Equal Support for all Key Technologies for Sustainable Transport

The European Commission is expected to announce in early November the Mobility package. A central part of the package will be the proposal for Emission Performance Standards for New Passenger Cars and Vans. The Commission is being encouraged by some, to turn this regulation into a support scheme primarily to drive rapid, wholesale electrification of light duty vehicles (LDVs), effectively shutting the door on other critical technologies for transport for the long term. We would like to explain why this would be an unwise strategy to meet Europe’s long term technological, environmental and industrial goals, and how policy can be developed to give us more options for the long term.

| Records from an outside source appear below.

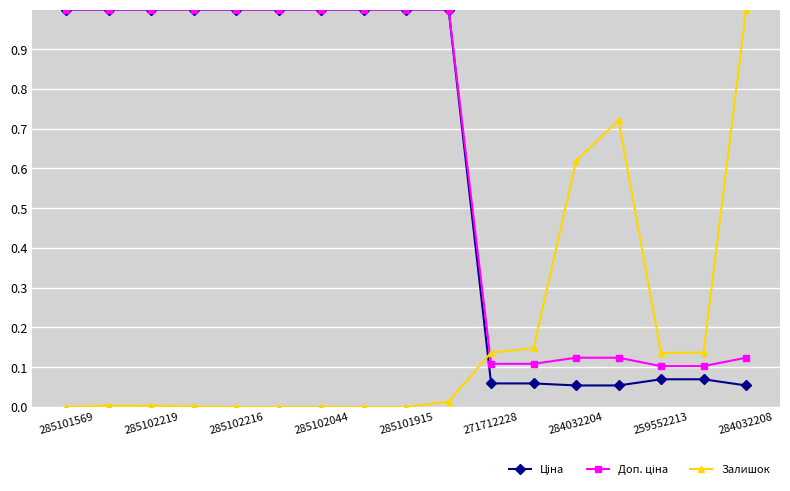

What is the greatest value displayed?

1.0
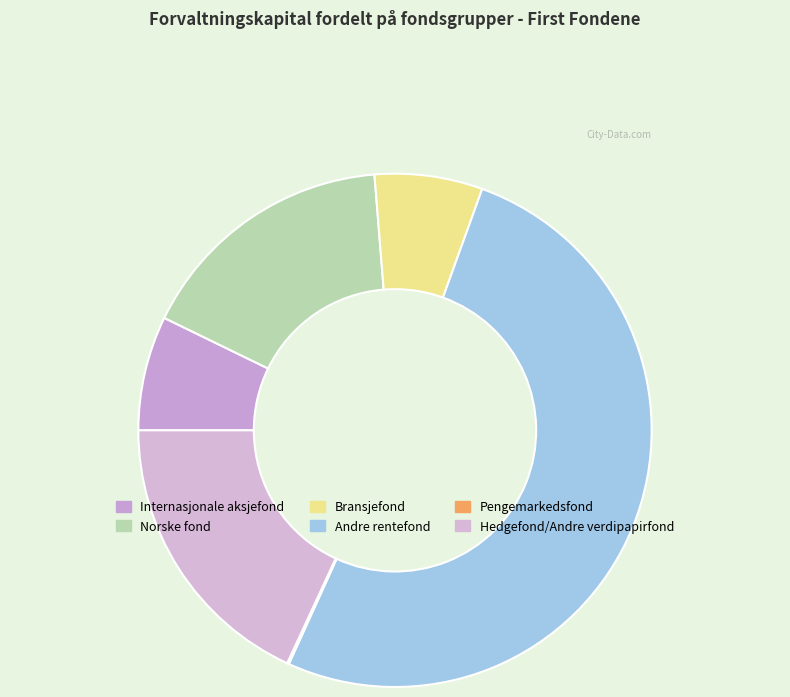

Is there a majority slice in this chart?

Yes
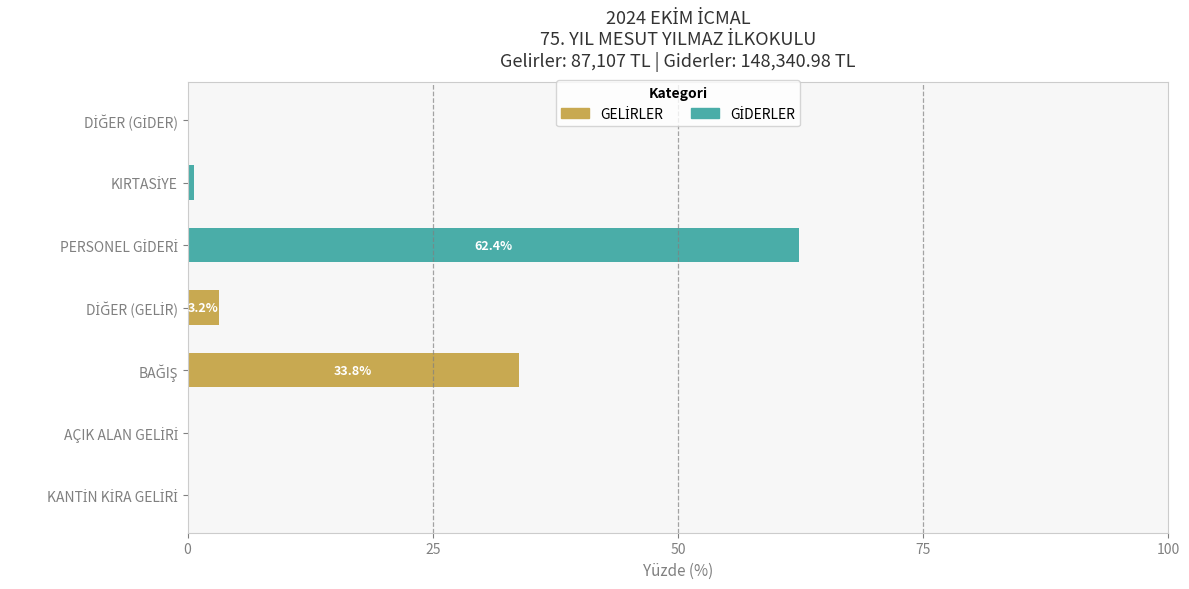

Rank the series by their average value, from highest to lowest.

GİDERLER, GELİRLER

A Portfolio of Key Technologies

Experts broadly agree that there are three key technologies for vehicles that will be necessary for the long term targets of 60% GHG reduction across all transport by 2050, and eventually, net-zero emissions across the economy:

Efficiency: Further development of efficiency of the Internal Combustion Engine (ICE) and the vehicle, for both light and heavy duty vehicles;
Clean Electrons: Electrification of vehicles including battery development to make use of the new resource of renewable power;
Clean Molecules: New lower carbon sources of liquids – including sustainable and advanced biofuels, green hydrogen based technologies, power-to-liquids, and CCUS technologies – “clean molecules”. These will be essential for heavy duty trucks, aviation, and marine, and also for chemicals manufacture, and other non-fuel products.

However In order to give a clear view to citizens, businesses, investors, and regulators, for wise choices to be made, we will need to evolve policy beyond the current limited views of GHG emissions in transport and its associated energy use.